Private healthcare providers have proposed investments worth ₹2,000 crore more in this year’s Bengal Global Business Summit (BGBS) compared to last year, state government officials gloated.
At Thursday’s health and health services session, 23 healthcare groups proposed expressions of interest (EOI) worth ₹9,698 crore and almost 31,000 new employment opportunities.
“This is ₹2,000 crore more than what was pledged last year,” a senior state health department official said at the session.
Among those who proposed investment are Belle Vue and Ambuja Neotia Healthcare (₹1,500 crore each); Narayana Health (₹1,000 crore; JIS Group (₹750 crore) and Woodlands Hospital (₹530 crore).
However, healthcare industry sources said there were doubts about how much of these promises would translate into reality.
“We must see how much growth the healthcare infrastructure in Bengal records in two to three years. Most of these investments are promised for that period,” said the CEO of a hospital chain.
State government officials said some of the investment promises made last year have started to be implemented over the past few months.
Devi Shetty, chairman of Narayana Health, said the first phase of an 1100-bed new hospital in New Town that would come up at ₹1,000 crore would start this month.
“We will start the construction work this month. It will be in two phases. In the
first phase, there would be 500 beds and we plan to commission it in 30 months,” said Shetty.
Ambuja Neotia Healthcare is setting up two multispeciality hospitals in Calcutta that would have 1,000 beds. There would also be two mother and child care units in Calcutta and Durgapur, each with 100 beds.
“Work for two hospitals has already started and for two others it will start this year,” said Parthiv Neotia, executive director of Ambuja Neotia Healthcare.
The JIS Group will set up a medical college in Hooghly for ₹750 crore.
“It will come up in two years,” said Simarpreet Singh, director, JIS School of Medical Science and Research.
Speaking at the BGBS session on Thursday, Dilip Jose, CEO and MD, Manipal Health Enterprises, said there should be a collaboration between public and private sector in Bengal’s healthcare.
“There are 97,000 government hospital beds in Bengal, around eight to nine times of any private hospital group.

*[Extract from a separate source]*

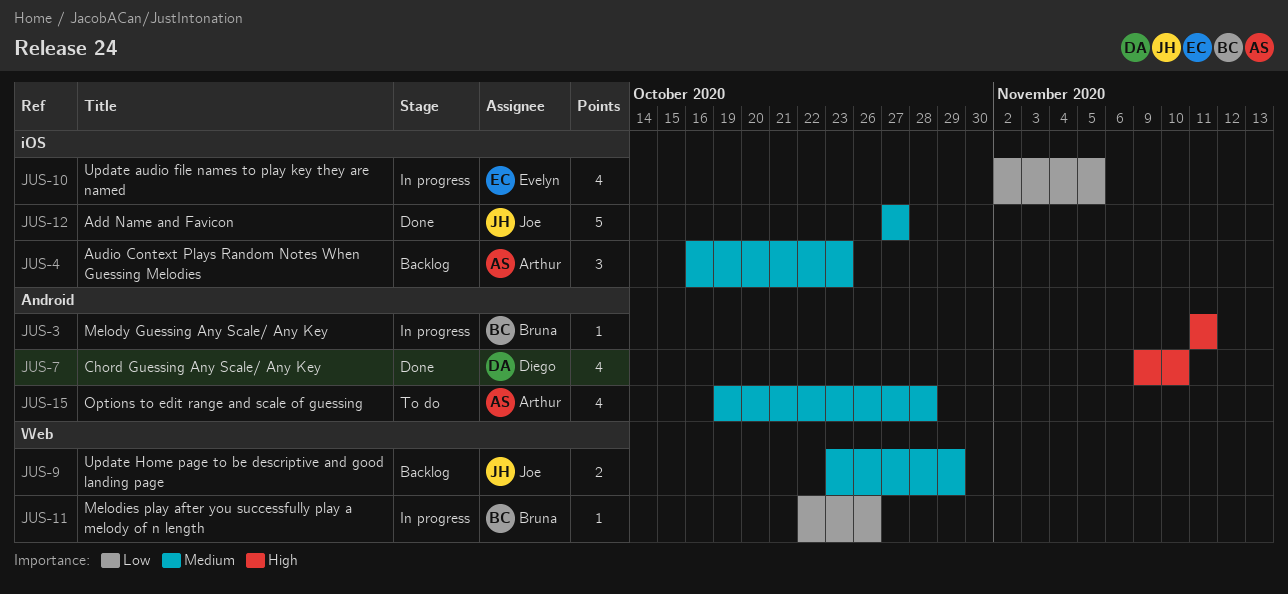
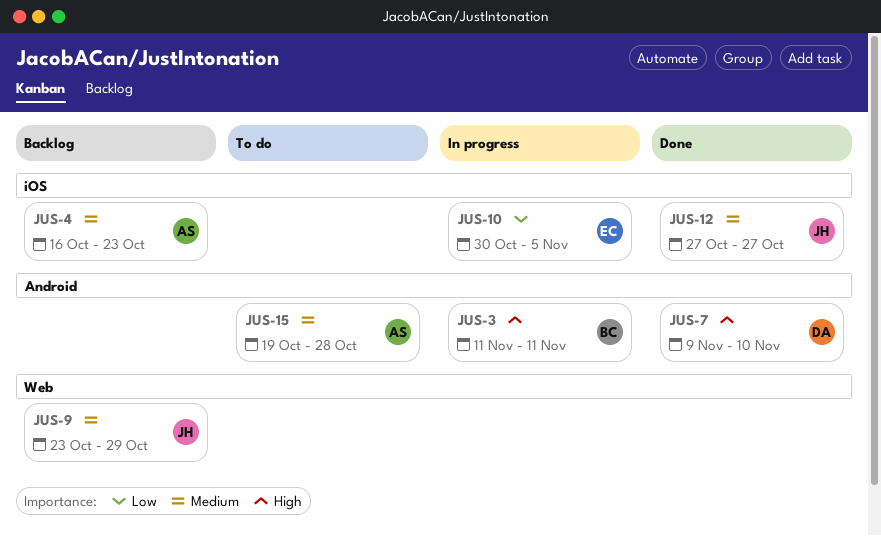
JUS-10, start: Nov 2 -> Oct 30
JUS-11: present -> none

There is a huge potential if we look at what we can do together,” said Jose, whose group has promised ₹250 crore in investments.
“There will be several benefits of the collaboration. If the average length of stay can be reduced at the hospitals that would improve the productivity of existing infrastructure,” he said.

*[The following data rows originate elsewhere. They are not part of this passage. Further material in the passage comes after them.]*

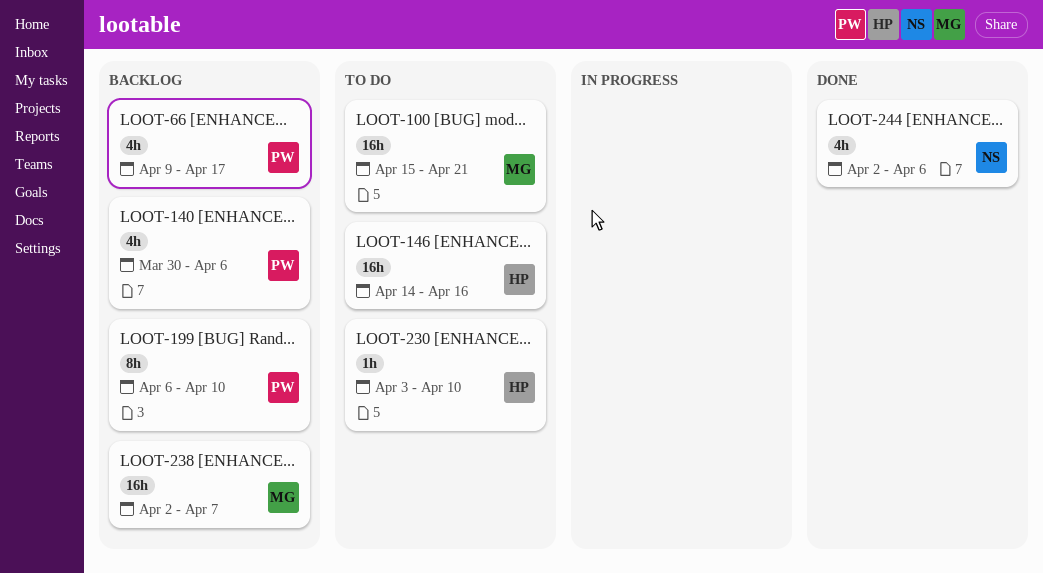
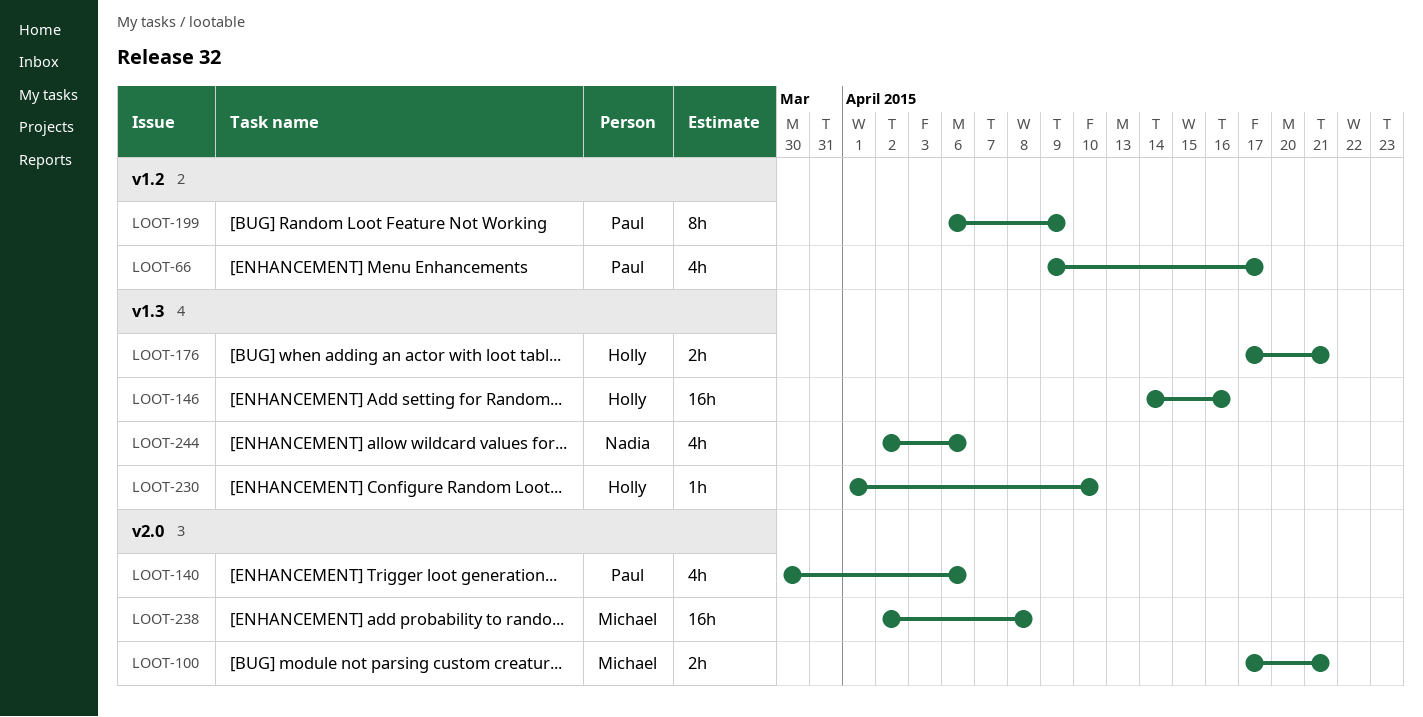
LOOT-100, estimate: 16h -> 2h
LOOT-100, start: Apr 15 -> Apr 17
LOOT-176: none -> present
LOOT-199, due: Apr 10 -> Apr 9
LOOT-230, start: Apr 3 -> Apr 1
LOOT-238, due: Apr 7 -> Apr 8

Jose also called for data portability, training and value-based care as the collaboration’s key components.
Jayanta Roy, managing director of Peerless General Finance & Investment, said Bengal should create a niche speciality in healthcare.
“Calcutta should position itself in cancer treatment like some other places people go for cardiac treatment. There are good institutes here for cancer care,” said Roy. “We need to market healthcare sector of Bengal. People in the neighbouring countries should know about us,” he said.
Peerless has promised an investment of ₹400 crore. The group’s cancer treatment unit inside the premises of Peerless Hospital would be operational by 2026, said Roy.